En el amplio corpus que Mesnard analiza, que va del Vasili Grossman de Vida y destino al Art Spiegelman de Maus o al Claude Lanzmann de Shoa, gravita una idea y es la potencia de una imagen para expresar el dolor. Maria Moreno dice que escribió su libro Oración “para apoyar la liberación del testimonio al uso de la metáfora, de la ficción en general como lo propone Mesnard”. “Para recordar la paradoja de que durante la vigencia del proyecto revolucionario para Latinoamérica se vetara a la literatura en nombre de la acción mientras Mao, el Che y, luego, Marcos no cesaran de escribir y cómo la literatura y el arte fueron en el cautiverio formas inenajenables de la libertad.”

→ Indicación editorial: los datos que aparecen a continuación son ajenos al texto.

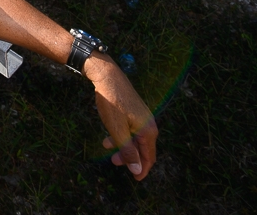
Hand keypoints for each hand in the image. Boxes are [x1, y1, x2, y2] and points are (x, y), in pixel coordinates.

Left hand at [86, 56, 157, 180]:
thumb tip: (137, 169)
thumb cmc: (112, 102)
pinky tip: (107, 137)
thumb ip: (127, 150)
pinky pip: (130, 129)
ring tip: (107, 149)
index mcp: (148, 130)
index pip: (149, 157)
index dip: (142, 169)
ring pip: (135, 138)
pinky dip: (121, 135)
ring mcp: (142, 116)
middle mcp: (149, 123)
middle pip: (142, 148)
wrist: (106, 75)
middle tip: (113, 162)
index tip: (135, 180)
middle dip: (129, 157)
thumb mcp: (117, 129)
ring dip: (123, 146)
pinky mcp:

Pueden subrayarse diversas ideas movilizantes del libro pero a modo de muestra podemos quedarnos con esta: esa potente imagen de las llamas que salían de los hornos crematorios de los campos de concentración. “Todos los días detrás de las barracas/ veo subir las llamas y el humo./ Judío, dobla tu cerviz/ pues de esto, nadie puede escapar”, escribió Ruth Klüger en uno de sus poemas de Refus de témoigner. Son varios los ejemplos que Mesnard despliega pero atribuye la referencia más conocida a Elie Wiesel, donde en La noche construye la escena en la que los judíos de Sighet son deportados a Auschwitz y, al llegar a la Rampa, asisten al espectáculo del horror: “Y como el tren se había detenido, vimos esta vez unas llamas que salían de una alta chimenea, en el cielo negro”. Mesnard, que editó los textos de los Sonderkommandos (aquellos “comandos especiales” formados por prisioneros que trabajaban en las cámaras de gas y los crematorios de los campos), sabe que sus testimonios orales y escritos no mencionan que salieran llamas de las chimeneas por una razón sencilla: si hubiera habido llamas, sobre todo cuando trabajaba con un alto rendimiento, la chimenea hubiera ardido y no hubiera tardado en explotar. Mesnard se ataja, desde luego, y plantea que confrontar los testimonios con la realidad y mostrar sus diferencias no es hacerle juego al negacionismo sino al contrario: es privarlo de aquello con lo que suele nutrir su propia perversión, tergiversando una evidencia para convertirla en una contraverdad. ¿Qué significado tienen esas llamas?, se pregunta el autor y responde: “El significado y el valor de un tópico que funciona como metáfora provisoria para apoyar la lógica cognitiva que está en juego en este tipo de rememoración.” Las llamas como metáfora, entonces, permiten al sujeto conjurar la estupefacción provocada por la idea de las cámaras de gas y la cremación y también poner distancia in praesentia la obsesionante realidad del olor. Las llamas, desde el punto de vista retórico, le dan fuerza y credibilidad al relato. Todo aniquilamiento coloca al individuo frente a la obligación de pensarlo. Pensar el horror siempre será el mayor desafío. Kohan lo sabe.